== Problem statement ==
Find each line in the entries below that includes the word "embargada", paying attention to uppercase and lowercase letters, and copy those lines.
▼▼▼
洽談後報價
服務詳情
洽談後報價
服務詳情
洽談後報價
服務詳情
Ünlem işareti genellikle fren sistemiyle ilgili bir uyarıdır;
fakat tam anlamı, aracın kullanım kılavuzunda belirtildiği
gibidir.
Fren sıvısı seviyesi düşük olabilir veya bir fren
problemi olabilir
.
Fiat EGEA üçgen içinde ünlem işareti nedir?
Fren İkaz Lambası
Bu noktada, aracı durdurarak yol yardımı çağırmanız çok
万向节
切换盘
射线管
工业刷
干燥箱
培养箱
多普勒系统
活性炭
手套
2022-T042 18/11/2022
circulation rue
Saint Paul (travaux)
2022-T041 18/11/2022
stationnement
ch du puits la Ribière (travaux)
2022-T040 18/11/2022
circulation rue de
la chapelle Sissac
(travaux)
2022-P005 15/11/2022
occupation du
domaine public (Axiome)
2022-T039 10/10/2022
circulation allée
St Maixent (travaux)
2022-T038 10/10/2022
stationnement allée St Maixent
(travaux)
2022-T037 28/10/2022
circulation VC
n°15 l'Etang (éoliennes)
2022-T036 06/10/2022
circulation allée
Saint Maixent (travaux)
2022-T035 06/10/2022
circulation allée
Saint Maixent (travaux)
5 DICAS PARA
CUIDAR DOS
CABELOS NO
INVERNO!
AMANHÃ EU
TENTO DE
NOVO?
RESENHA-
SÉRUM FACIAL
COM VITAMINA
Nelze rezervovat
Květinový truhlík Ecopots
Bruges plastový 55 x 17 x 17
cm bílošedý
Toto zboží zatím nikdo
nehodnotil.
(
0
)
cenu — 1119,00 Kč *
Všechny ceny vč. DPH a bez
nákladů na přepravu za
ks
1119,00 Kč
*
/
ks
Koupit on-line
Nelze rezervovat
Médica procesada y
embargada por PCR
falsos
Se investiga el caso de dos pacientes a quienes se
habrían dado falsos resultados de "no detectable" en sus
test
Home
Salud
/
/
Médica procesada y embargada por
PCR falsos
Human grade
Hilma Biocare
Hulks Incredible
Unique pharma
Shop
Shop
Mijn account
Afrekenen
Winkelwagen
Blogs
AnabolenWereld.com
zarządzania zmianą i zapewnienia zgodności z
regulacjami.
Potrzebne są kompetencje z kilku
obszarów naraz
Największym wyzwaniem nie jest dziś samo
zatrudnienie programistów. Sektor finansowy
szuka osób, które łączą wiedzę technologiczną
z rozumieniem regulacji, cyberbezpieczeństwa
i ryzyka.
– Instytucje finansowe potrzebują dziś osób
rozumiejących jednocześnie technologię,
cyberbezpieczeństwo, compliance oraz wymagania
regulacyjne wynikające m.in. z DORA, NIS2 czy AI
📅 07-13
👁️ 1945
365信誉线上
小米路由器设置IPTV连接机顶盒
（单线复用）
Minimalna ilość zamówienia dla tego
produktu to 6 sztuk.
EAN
▲▲▲
▼▼▼
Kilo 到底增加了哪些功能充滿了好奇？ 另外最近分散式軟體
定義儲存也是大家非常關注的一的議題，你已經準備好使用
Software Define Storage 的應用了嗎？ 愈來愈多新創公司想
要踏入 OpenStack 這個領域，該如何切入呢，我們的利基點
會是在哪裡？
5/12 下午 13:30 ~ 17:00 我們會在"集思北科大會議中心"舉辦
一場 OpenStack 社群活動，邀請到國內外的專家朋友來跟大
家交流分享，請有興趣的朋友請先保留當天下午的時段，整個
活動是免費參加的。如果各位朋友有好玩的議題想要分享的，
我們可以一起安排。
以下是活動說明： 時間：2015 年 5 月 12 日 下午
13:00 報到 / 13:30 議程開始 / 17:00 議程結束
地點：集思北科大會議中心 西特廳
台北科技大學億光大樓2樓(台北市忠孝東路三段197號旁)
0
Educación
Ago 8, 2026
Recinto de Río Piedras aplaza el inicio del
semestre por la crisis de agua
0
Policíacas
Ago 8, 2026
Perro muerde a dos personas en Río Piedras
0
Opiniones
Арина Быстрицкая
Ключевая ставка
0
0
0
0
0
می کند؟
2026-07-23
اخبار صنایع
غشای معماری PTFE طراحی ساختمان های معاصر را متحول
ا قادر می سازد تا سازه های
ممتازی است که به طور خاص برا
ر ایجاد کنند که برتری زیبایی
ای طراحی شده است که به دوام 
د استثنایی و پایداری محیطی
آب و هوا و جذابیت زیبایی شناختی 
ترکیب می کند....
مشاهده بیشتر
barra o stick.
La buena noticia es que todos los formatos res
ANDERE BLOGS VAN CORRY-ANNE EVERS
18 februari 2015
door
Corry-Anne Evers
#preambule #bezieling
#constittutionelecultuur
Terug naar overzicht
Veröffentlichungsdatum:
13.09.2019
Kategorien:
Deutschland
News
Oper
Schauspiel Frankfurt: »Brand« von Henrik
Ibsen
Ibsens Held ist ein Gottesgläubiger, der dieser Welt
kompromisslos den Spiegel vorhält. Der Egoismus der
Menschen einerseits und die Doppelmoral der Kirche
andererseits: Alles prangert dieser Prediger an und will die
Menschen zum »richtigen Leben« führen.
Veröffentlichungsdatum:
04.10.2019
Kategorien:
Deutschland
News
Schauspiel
▲▲▲
== Written solution ==
embargada por PCR
Médica procesada y embargada por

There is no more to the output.